The production deserves more attention than the usual praise for being “raw.” Recorded and mastered at Rolab Music Studio, the album was promoted as an unusually early underground metal release to use 20-bit mastering technology. Whatever weight one gives that claim, the audible result is an interesting collision between primitive atmosphere and deliberate separation. The guitars retain their frostbitten grain, the cymbals hiss and flare, and Isidor’s vocals remain harsh enough to feel physically weathered, yet the arrangements are not buried. This clarity is essential because Thy Primordial’s real strength is architectural. Their riffs are impressive individually, but the album’s power comes from how rapidly those riffs hand the listener from one elevation to another. Rolab was not primarily known as a black-metal studio, and the band reportedly chose it partly because they needed to record quickly after signing with Pulverised. That practical decision may have helped. The record avoids both the cavernous blur of imitation necro production and the lacquered brightness that later made some melodic black metal feel strangely weightless.

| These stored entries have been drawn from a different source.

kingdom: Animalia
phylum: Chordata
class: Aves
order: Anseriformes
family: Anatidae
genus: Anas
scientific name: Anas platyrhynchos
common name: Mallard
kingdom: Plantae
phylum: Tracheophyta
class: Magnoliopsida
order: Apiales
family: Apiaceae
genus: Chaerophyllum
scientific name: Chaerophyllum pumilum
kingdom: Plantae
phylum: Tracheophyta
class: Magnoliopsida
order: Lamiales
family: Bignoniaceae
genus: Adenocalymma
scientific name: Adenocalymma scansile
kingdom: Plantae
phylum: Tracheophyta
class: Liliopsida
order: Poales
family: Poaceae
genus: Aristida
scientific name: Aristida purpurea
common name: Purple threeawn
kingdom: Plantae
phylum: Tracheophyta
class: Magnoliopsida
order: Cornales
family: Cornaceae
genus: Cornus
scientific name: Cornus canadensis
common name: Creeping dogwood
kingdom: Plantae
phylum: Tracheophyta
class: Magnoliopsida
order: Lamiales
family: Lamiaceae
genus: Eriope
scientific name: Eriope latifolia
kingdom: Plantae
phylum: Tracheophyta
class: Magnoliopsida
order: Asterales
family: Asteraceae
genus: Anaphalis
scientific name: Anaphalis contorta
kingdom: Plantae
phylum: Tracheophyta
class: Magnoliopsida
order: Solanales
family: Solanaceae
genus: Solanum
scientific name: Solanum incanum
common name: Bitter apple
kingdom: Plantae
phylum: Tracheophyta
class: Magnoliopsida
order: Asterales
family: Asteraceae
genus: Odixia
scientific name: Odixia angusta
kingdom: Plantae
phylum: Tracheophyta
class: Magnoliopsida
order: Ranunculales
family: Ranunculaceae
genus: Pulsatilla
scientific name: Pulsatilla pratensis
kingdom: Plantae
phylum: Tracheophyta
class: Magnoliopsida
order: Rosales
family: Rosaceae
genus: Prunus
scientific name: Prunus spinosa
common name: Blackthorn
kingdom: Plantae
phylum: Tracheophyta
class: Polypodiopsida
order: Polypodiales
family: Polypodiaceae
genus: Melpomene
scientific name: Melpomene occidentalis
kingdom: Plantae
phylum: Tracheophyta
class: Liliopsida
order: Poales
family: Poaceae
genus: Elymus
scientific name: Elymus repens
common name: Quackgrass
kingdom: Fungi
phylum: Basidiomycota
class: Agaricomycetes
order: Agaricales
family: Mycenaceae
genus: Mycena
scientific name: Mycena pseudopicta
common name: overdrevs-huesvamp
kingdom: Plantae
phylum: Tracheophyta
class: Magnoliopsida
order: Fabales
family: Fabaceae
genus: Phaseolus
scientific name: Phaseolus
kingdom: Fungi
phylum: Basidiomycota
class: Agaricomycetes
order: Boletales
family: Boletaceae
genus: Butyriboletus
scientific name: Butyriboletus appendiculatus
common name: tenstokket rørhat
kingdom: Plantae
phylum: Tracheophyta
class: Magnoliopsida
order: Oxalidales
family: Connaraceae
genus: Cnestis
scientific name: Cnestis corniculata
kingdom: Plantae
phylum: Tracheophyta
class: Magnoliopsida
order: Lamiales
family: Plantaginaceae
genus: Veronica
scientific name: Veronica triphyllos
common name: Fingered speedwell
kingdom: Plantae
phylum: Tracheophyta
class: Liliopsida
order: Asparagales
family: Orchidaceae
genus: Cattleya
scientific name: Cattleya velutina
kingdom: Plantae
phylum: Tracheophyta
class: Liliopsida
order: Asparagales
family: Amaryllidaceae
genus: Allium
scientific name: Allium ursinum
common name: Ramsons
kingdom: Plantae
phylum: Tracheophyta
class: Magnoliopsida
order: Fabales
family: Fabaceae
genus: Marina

Its release route also belongs to the album’s meaning. Pulverised Records had only recently been founded in Singapore by musicians and tape traders, with Amon Amarth’s Sorrow Throughout the Nine Worlds as its first release; this CD followed as ASH 002. A young Swedish band from Östergötland reaching listeners through a young Southeast Asian label is the old underground at its most alive: geography reorganized by letters, dubbed tapes, magazines, parcels and obsessive attention. Roy Yeo, one of Pulverised’s founders, is credited with the layout, so even the physical design records that international collaboration. The album has since been reissued and absorbed into the canon of overlooked 1990s Swedish black metal, but its original character remains wonderfully unsettled. It belongs beside the period’s faster, melodic records without sounding reducible to any one famous neighbor. Where Only the Seasons Mark the Paths of Time is severe, technically alert and full of memorable guitar writing, yet its deepest achievement is atmospheric: it makes speed feel ancient. Anyone who heard the original Pulverised CD when it circulated, owns the limited vinyl, or knows more about Rolab’s claimed 20-bit mastering should add their piece of the weather record. Albums this enduring are rarely preserved by one official history; they survive through accumulated testimony, transfers, objects and listening.